New Delhi, December 3: Recent macro data is showing signs of recovery even as GDP paints a dismal picture.
While gross direct tax and GST collections are looking up, GDP growth rate falling to a six-year low to 4.5 per cent haunts everyone. It shows, we still have a some time to come out of this gloom, although revival is on the cards. Let us have a closer look at what the data is showing.
Just a few months ahead of the budget, GDP number has fallen to a six-year low at 4.5 per cent for the second quarter, by 0.5 per cent. Taking cognisance of this, finance minister Nirmala Sitharaman had recently said, "I expect third-quarter GDP to be better. The auto sector has to a large extent has cleared inventory and banks are moving cash to NBFCs and the government has kept all the doors open.”
GST collections rose by 6 per cent to Rs 1.03 lakh crore in November, reversing two months of decline. Collection was at a seven-month high, a sign of revival.

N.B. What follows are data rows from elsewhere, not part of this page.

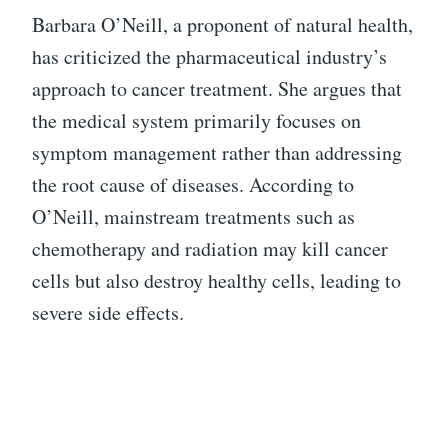
Barbara O’Neill, a proponent of natural health,
has criticized the pharmaceutical industry’s
approach to cancer treatment. She argues that
the medical system primarily focuses on
symptom management rather than addressing
the root cause of diseases. According to
O’Neill, mainstream treatments such as
chemotherapy and radiation may kill cancer
cells but also destroy healthy cells, leading to
severe side effects.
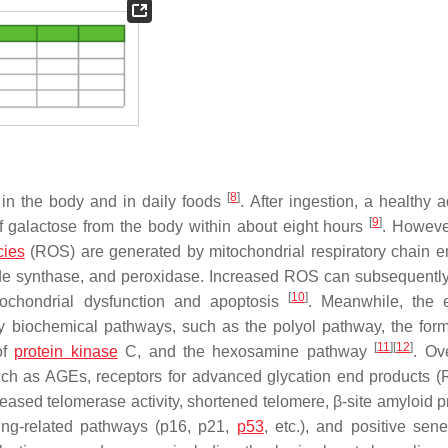
[
8
]
 in the body and in daily foods
. After ingestion, a healthy 
[
9
]
 galactose from the body within about eight hours
. Howeve
cies
(ROS) are generated by mitochondrial respiratory chain 
ide synthase, and peroxidase. Increased ROS can subsequently
[
10
]
itochondrial dysfunction and apoptosis
. Meanwhile, the 
y biochemical pathways, such as the polyol pathway, the form
[
11
]
[
12
]
of
protein kinase
C, and the hexosamine pathway
. Ov
ch as AGEs, receptors for advanced glycation end products 
ased telomerase activity, shortened telomere, β-site amyloid p
ing-related pathways (p16, p21,
p53
, etc.), and positive sen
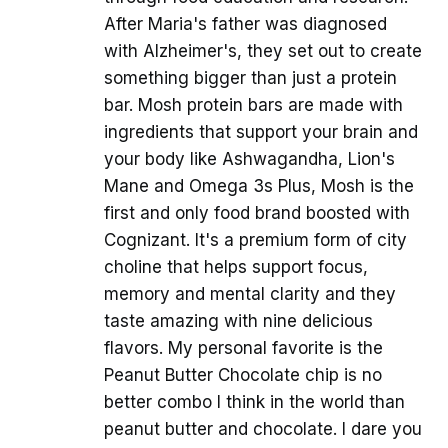
After Maria's father was diagnosed
with Alzheimer's, they set out to create
something bigger than just a protein
bar. Mosh protein bars are made with
ingredients that support your brain and
your body like Ashwagandha, Lion's
Mane and Omega 3s Plus, Mosh is the
first and only food brand boosted with
Cognizant. It's a premium form of city
choline that helps support focus,
memory and mental clarity and they
taste amazing with nine delicious
flavors. My personal favorite is the
Peanut Butter Chocolate chip is no
better combo I think in the world than
peanut butter and chocolate. I dare you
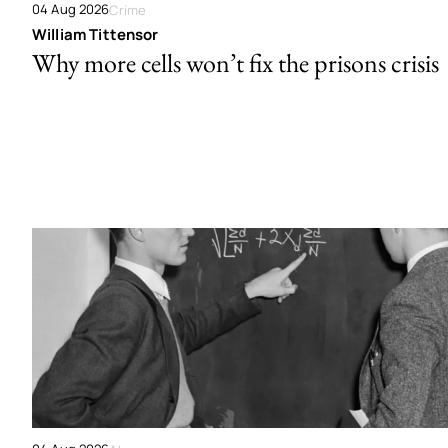
04 Aug 2026
Crime
William Tittensor
Why more cells won’t fix the prisons crisis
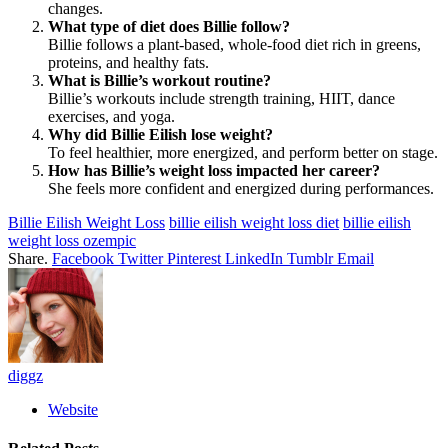
changes.
What type of diet does Billie follow?
Billie follows a plant-based, whole-food diet rich in greens,
proteins, and healthy fats.
What is Billie’s workout routine?
Billie’s workouts include strength training, HIIT, dance
exercises, and yoga.
Why did Billie Eilish lose weight?
To feel healthier, more energized, and perform better on stage.
How has Billie’s weight loss impacted her career?
She feels more confident and energized during performances.
Billie Eilish Weight Loss
billie eilish weight loss diet
billie eilish
weight loss ozempic
Share.
Facebook
Twitter
Pinterest
LinkedIn
Tumblr
Email
diggz
Website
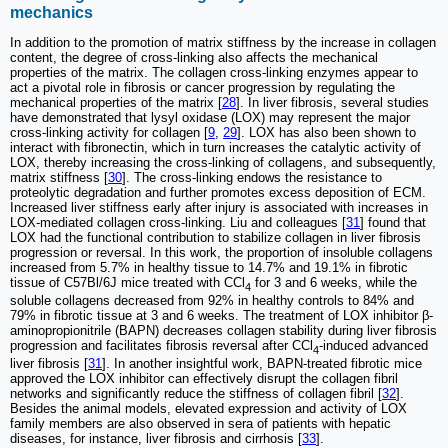
mechanics
In addition to the promotion of matrix stiffness by the increase in collagen
content, the degree of cross-linking also affects the mechanical
properties of the matrix. The collagen cross-linking enzymes appear to
act a pivotal role in fibrosis or cancer progression by regulating the
mechanical properties of the matrix [
28
]. In liver fibrosis, several studies
have demonstrated that lysyl oxidase (LOX) may represent the major
cross-linking activity for collagen [
9
,
29
]. LOX has also been shown to
interact with fibronectin, which in turn increases the catalytic activity of
LOX, thereby increasing the cross-linking of collagens, and subsequently,
matrix stiffness [
30
]. The cross-linking endows the resistance to
proteolytic degradation and further promotes excess deposition of ECM.
Increased liver stiffness early after injury is associated with increases in
LOX-mediated collagen cross-linking. Liu and colleagues [
31
] found that
LOX had the functional contribution to stabilize collagen in liver fibrosis
progression or reversal. In this work, the proportion of insoluble collagens
increased from 5.7% in healthy tissue to 14.7% and 19.1% in fibrotic
tissue of C57Bl/6J mice treated with CCl
for 3 and 6 weeks, while the
4
soluble collagens decreased from 92% in healthy controls to 84% and
79% in fibrotic tissue at 3 and 6 weeks. The treatment of LOX inhibitor β-
aminopropionitrile (BAPN) decreases collagen stability during liver fibrosis
progression and facilitates fibrosis reversal after CCl
-induced advanced
4
liver fibrosis [
31
]. In another insightful work, BAPN-treated fibrotic mice
approved the LOX inhibitor can effectively disrupt the collagen fibril
networks and significantly reduce the stiffness of collagen fibril [
32
].
Besides the animal models, elevated expression and activity of LOX
family members are also observed in sera of patients with hepatic
diseases, for instance, liver fibrosis and cirrhosis [
33
].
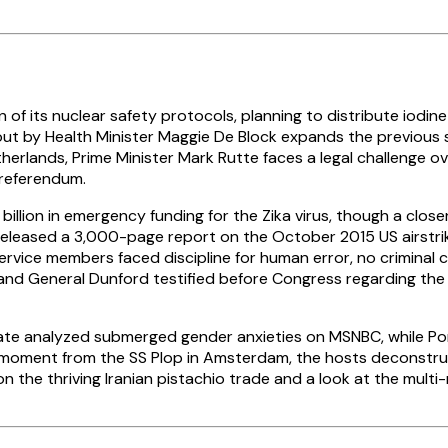
ts nuclear safety protocols, planning to distribute iodine pill
lout by Health Minister Maggie De Block expands the previous 
Netherlands, Prime Minister Mark Rutte faces a legal challeng
c referendum.
billion in emergency funding for the Zika virus, though a clos
 released a 3,000-page report on the October 2015 US airstri
ervice members faced discipline for human error, no criminal 
r and General Dunford testified before Congress regarding the 
 Slate analyzed submerged gender anxieties on MSNBC, while 
hter moment from the SS Plop in Amsterdam, the hosts decons
the thriving Iranian pistachio trade and a look at the multi-m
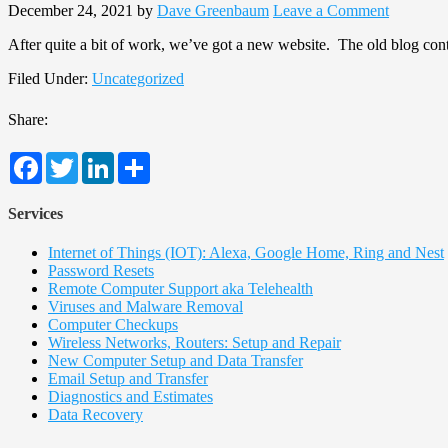
December 24, 2021
by
Dave Greenbaum
Leave a Comment
After quite a bit of work, we’ve got a new website. The old blog cont
Filed Under:
Uncategorized
Share:
Facebook
Twitter
LinkedIn
Share
Services
Internet of Things (IOT): Alexa, Google Home, Ring and Nest
Password Resets
Remote Computer Support aka Telehealth
Viruses and Malware Removal
Computer Checkups
Wireless Networks, Routers: Setup and Repair
New Computer Setup and Data Transfer
Email Setup and Transfer
Diagnostics and Estimates
Data Recovery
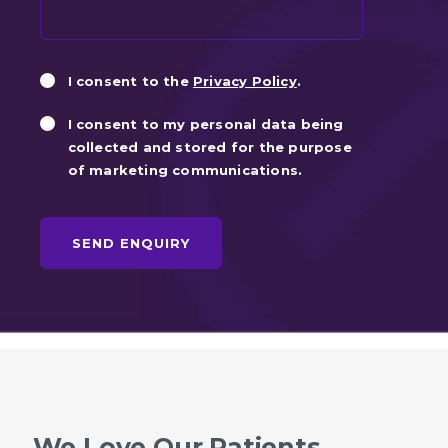
Privacy
Marketin
I consent to the
Privacy Policy
.
Consent
Consent
I consent to my personal data being
collected and stored for the purpose
of marketing communications.
We Love Our Patients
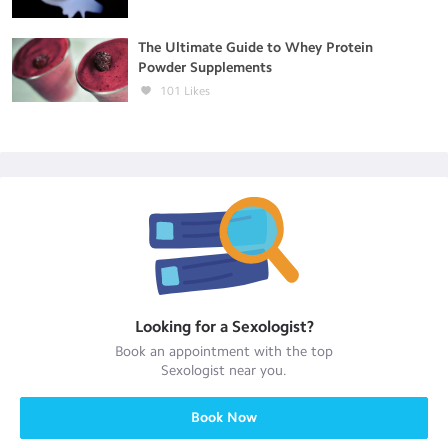
The Ultimate Guide to Whey Protein
Powder Supplements
101
Likes
Looking for a
Sexologist
?
Book an appointment with the top
Sexologist
near you.
Book Now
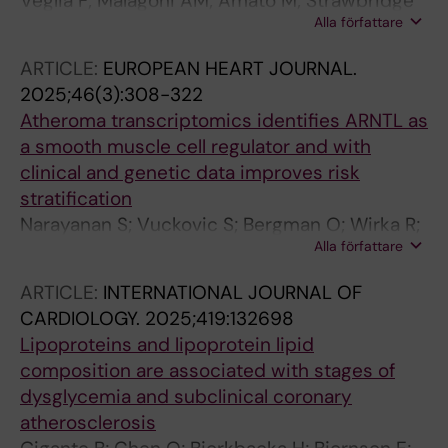
Veglia F; Malagoni AM; Amato M; Strawbridge
Alla författare
RJ; Savonen K; Giral P; Gallo A; Pirro M; Gigante
B; Eriksson P; Mulder DJ; Frigerio B; Sansaro D;
ARTICLE:
EUROPEAN HEART JOURNAL.
Ravani A; Coggi D; Baetta R; Capra N; Tremoli
2025;46(3):308-322
E; Baldassarre D; IMPROVE SG
Atheroma transcriptomics identifies ARNTL as
a smooth muscle cell regulator and with
clinical and genetic data improves risk
stratification
Narayanan S; Vuckovic S; Bergman O; Wirka R;
Alla författare
Verdezoto Mosquera J; Chen QS; Baldassarre
D; Tremoli E; Veglia F; Lengquist M; Aherrahrou
ARTICLE:
INTERNATIONAL JOURNAL OF
R; Razuvaev A; Gigante B; Bjoerck HM; Miller
CARDIOLOGY.
2025;419:132698
CL; Quertermous T; Hedin U; Matic L
Lipoproteins and lipoprotein lipid
composition are associated with stages of
dysglycemia and subclinical coronary
atherosclerosis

Gross direct tax collection has increased by 5 per cent till November, the FM said in Parliament, allaying fears of corporate tax reduction impacting revenue collection.
Another data that shows signs of recovery is Purchasing Managers' Index (PMI) by HIS Markit. Manufacturing PMI rose from 50.6 in October to 51.2 in November. While the increase, remained subdued compared to earlier years and much below historical averages, a number above 50 indicates expansion.
The unemployment rate fell close to 1 per cent in November to 7.48 per cent from 8.45 per cent in October 2019, according to the Centre for Monitoring Indian Economy (CMIE) data. In October, the unemployment rate had touched a three-year high. In the preceding months of September and August, the unemployment rates were at 7.16 per cent and 8.19 per cent, respectively.